> [ACTION ITEM]: The lines below from the one with "prises sur la" up to and including the one with "a chalcona sulfonamida sintét" are what you should set down, exactly and without pictures.

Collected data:
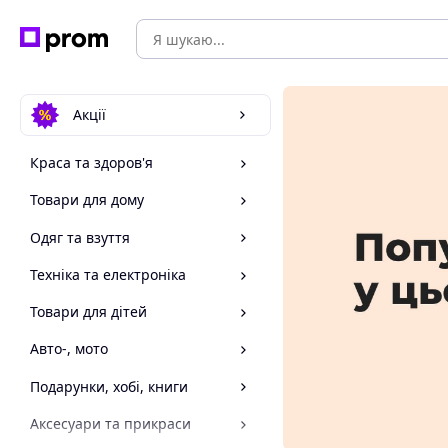
Акції
Краса та здоров'я
Товари для дому
Одяг та взуття
Техніка та електроніка
Товари для дітей
Авто-, мото
Подарунки, хобі, книги
Аксесуари та прикраси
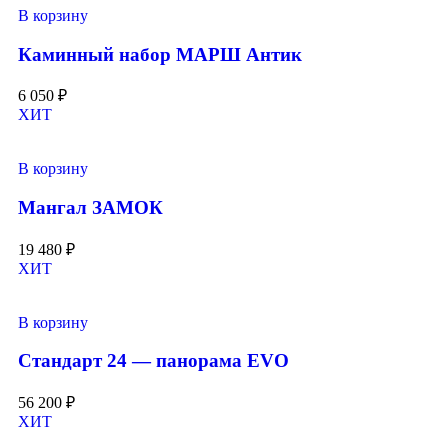
В корзину
Каминный набор МАРШ Антик
6 050
₽
ХИТ
В корзину
Мангал ЗАМОК
19 480
₽
ХИТ
В корзину
Стандарт 24 — панорама EVO
56 200
₽
ХИТ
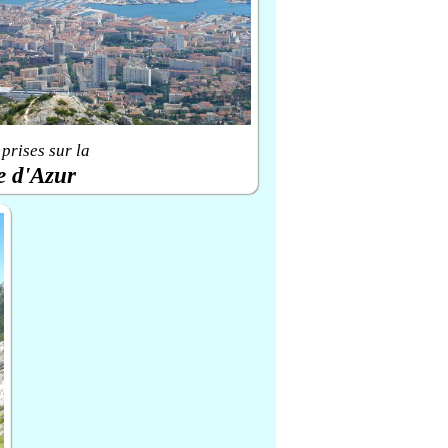
prises sur la
e d'Azur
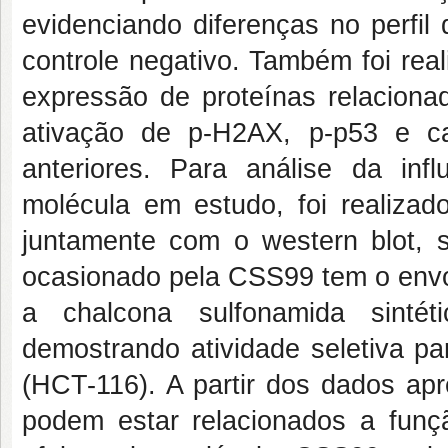
evidenciando diferenças no perf
controle negativo.
Também foi
rea
expressão de proteínas relacion
ativação de p-H2AX, p-p53 e
anteriores. Para análise da in
molécula em estudo, foi realiz
juntamente com o western blot, 
ocasionado pela CSS99 tem o envo
a chalcona sulfonamida sintét
demostrando atividade seletiva pa
(HCT-116). A partir dos dados ap
podem estar relacionados a funç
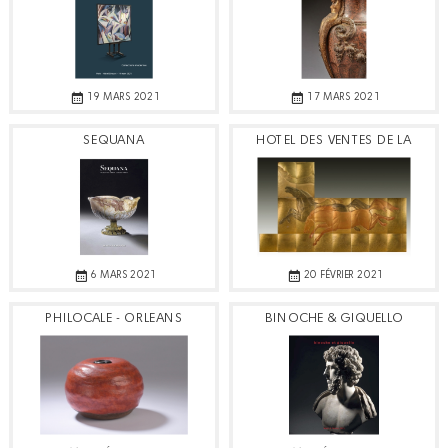
19 MARS 2021
17 MARS 2021
SEQUANA
HOTEL DES VENTES DE LA
PORTE OCEANE
6 MARS 2021
20 FÉVRIER 2021
PHILOCALE - ORLEANS
BINOCHE & GIQUELLO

> [THE COMPLETED TASK]:
prises sur la
e d'Azur
evidenciando diferenças no perf
controle negativo.
Também foi
rea
expressão de proteínas relacion
ativação de p-H2AX, p-p53 e
anteriores. Para análise da in
molécula em estudo, foi realiz
juntamente com o western blot, 
ocasionado pela CSS99 tem o envo
a chalcona sulfonamida sintét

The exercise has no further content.